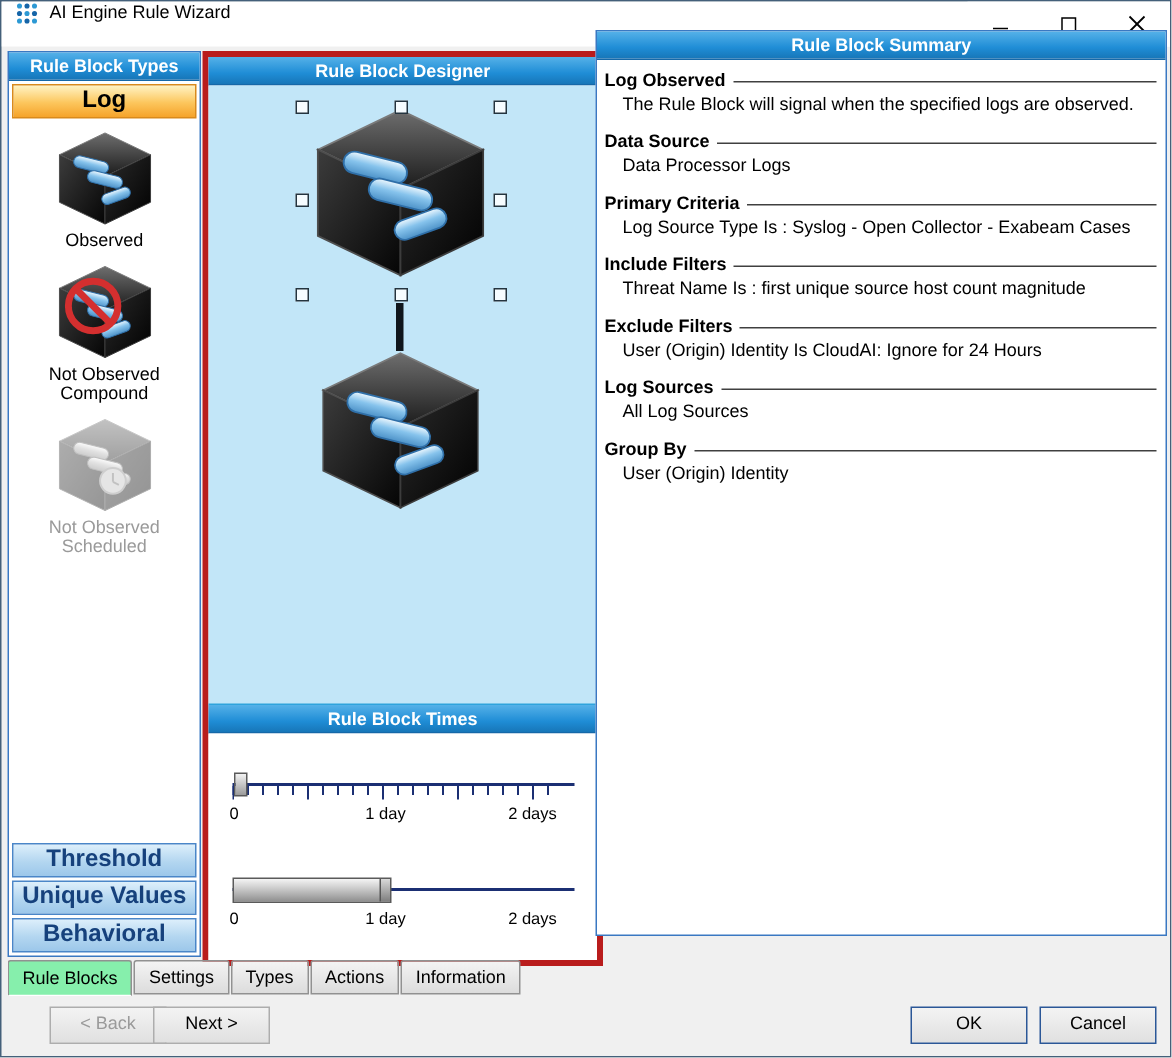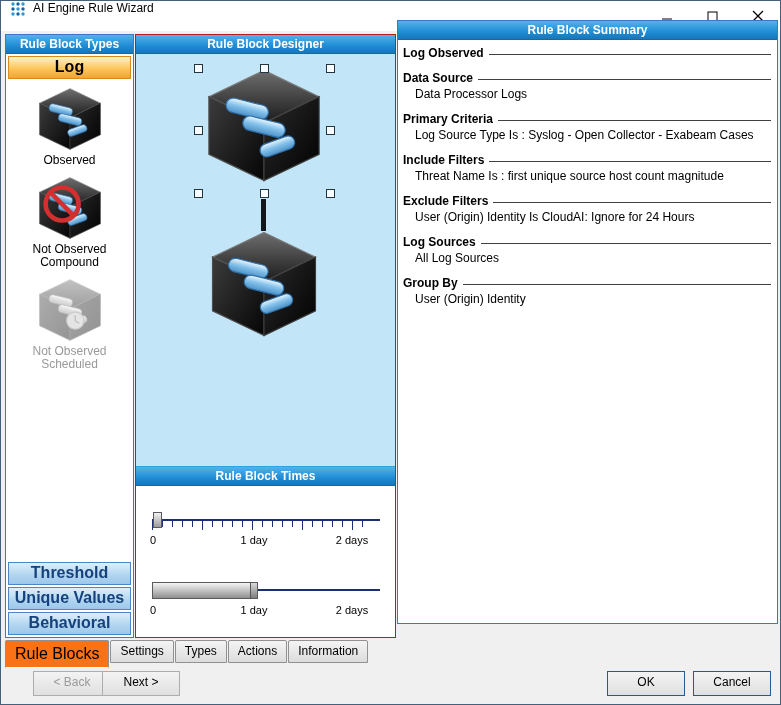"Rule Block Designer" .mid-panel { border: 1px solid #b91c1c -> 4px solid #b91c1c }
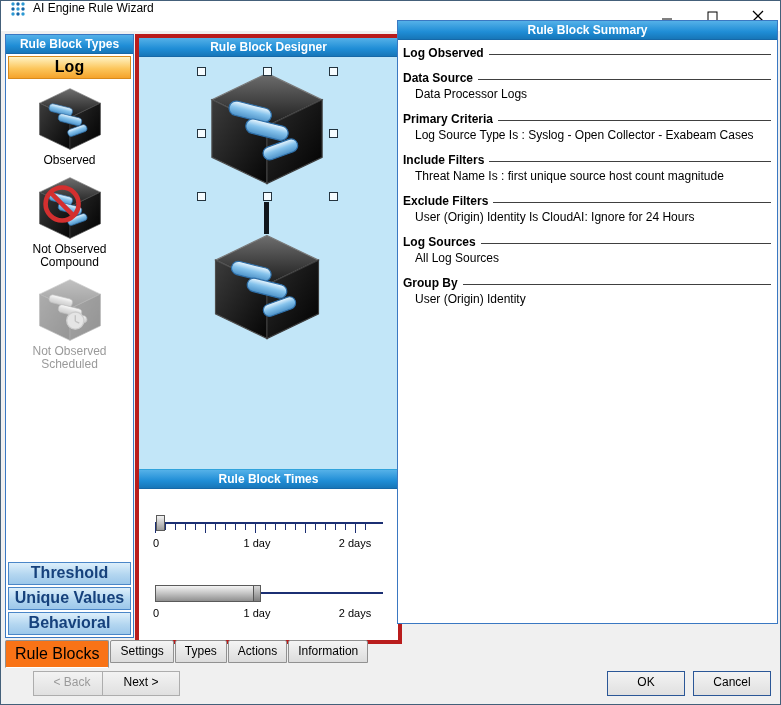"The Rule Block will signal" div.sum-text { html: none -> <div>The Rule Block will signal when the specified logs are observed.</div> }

==

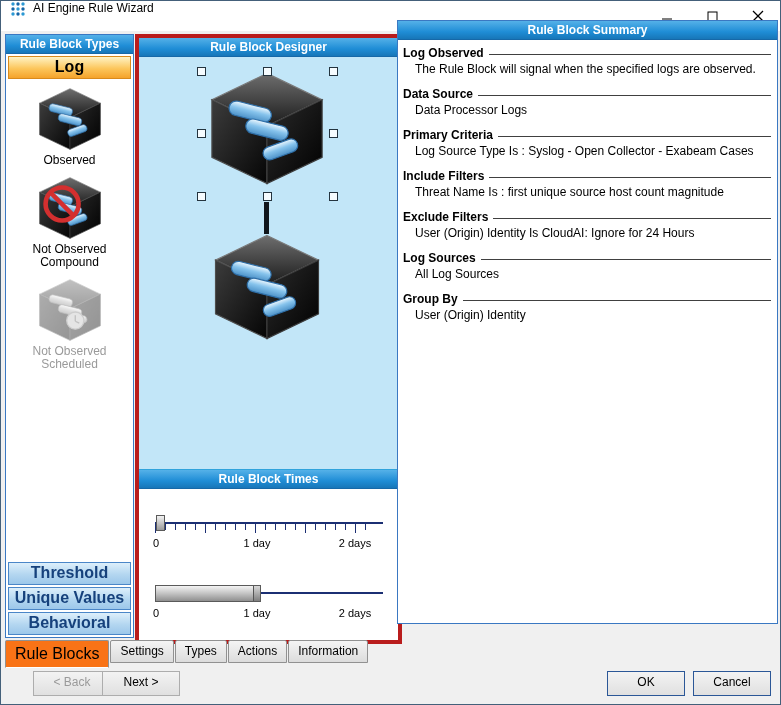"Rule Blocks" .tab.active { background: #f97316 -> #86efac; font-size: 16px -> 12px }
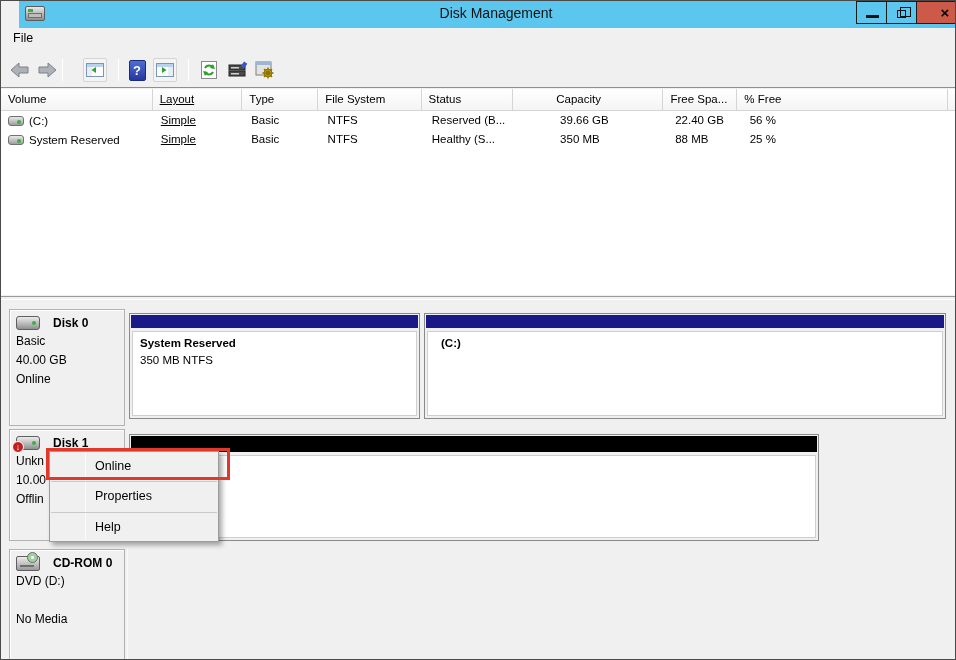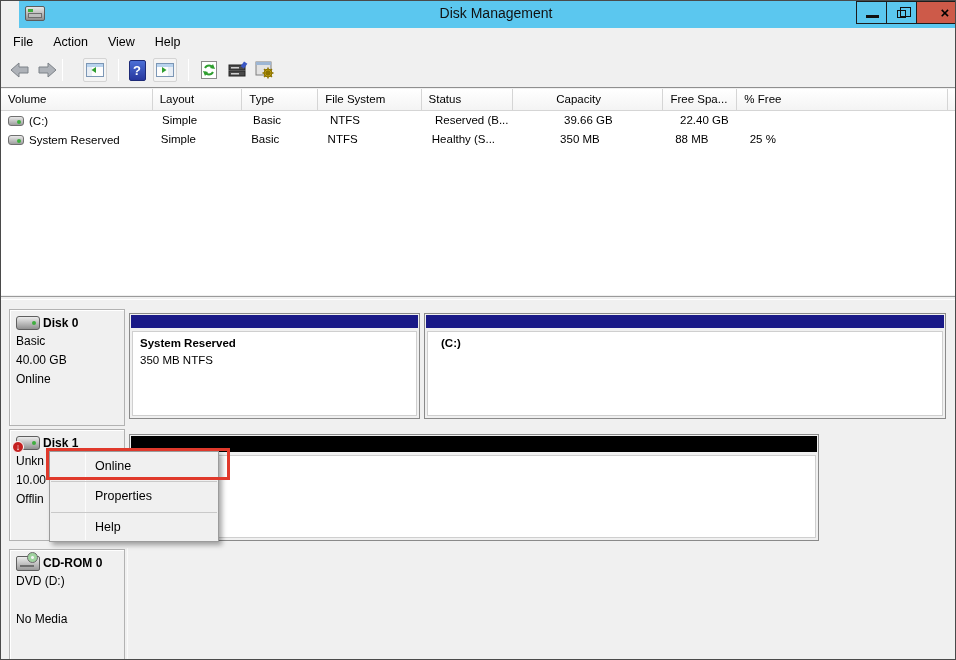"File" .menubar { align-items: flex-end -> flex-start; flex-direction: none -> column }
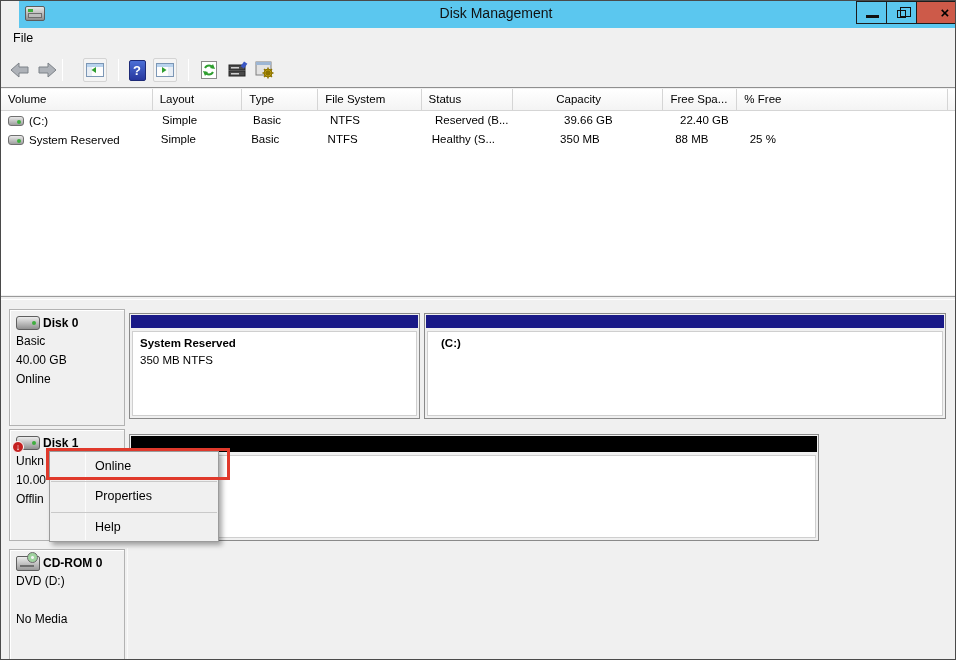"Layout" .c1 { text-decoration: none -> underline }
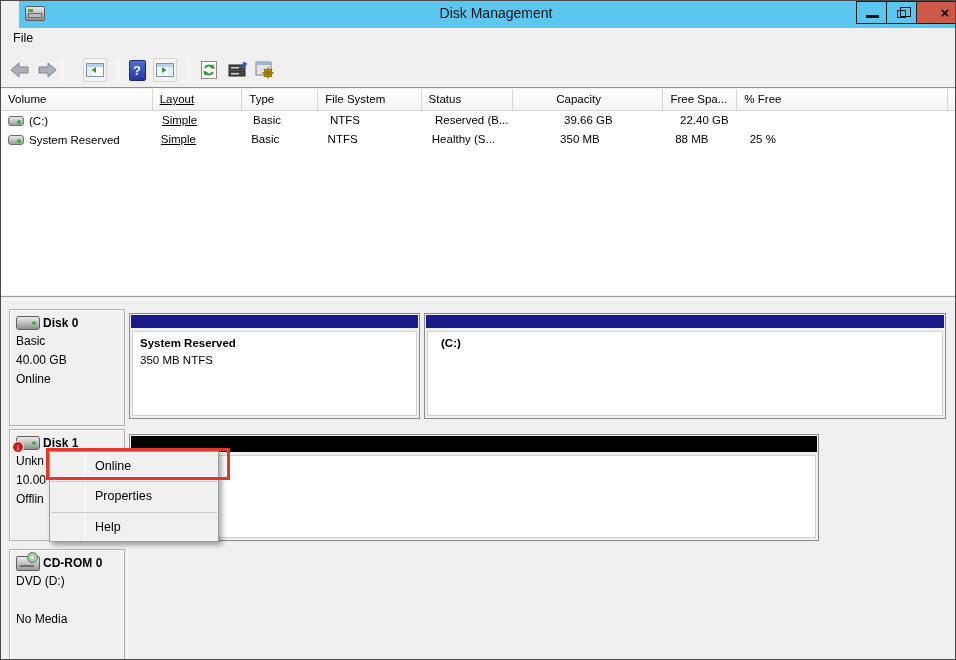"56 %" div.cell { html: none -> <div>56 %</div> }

* * *

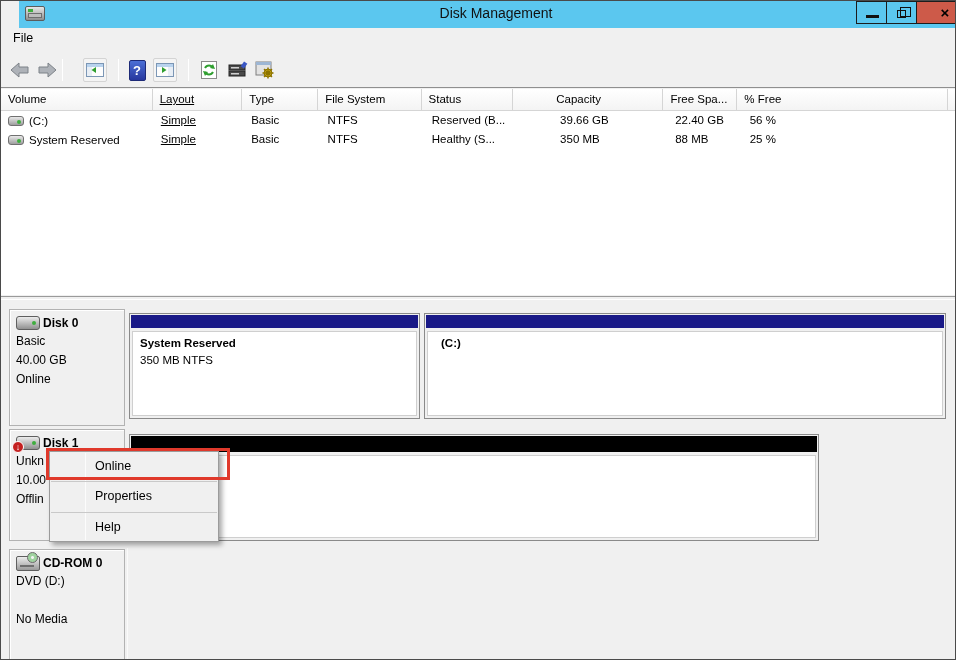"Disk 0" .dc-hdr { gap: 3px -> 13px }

▶ ACTION ITEM:
Transcribe exactly the lines above, beginning at the one with "background: #f97316 ->" and going up to and including the one with "none -> <div>56". Pictures do not belong in the copy.

▶ REPLY:
"Rule Blocks" .tab.active { background: #f97316 -> #86efac; font-size: 16px -> 12px }
"File" .menubar { align-items: flex-end -> flex-start; flex-direction: none -> column }
"Layout" .c1 { text-decoration: none -> underline }
"56 %" div.cell { html: none -> <div>56 %</div> }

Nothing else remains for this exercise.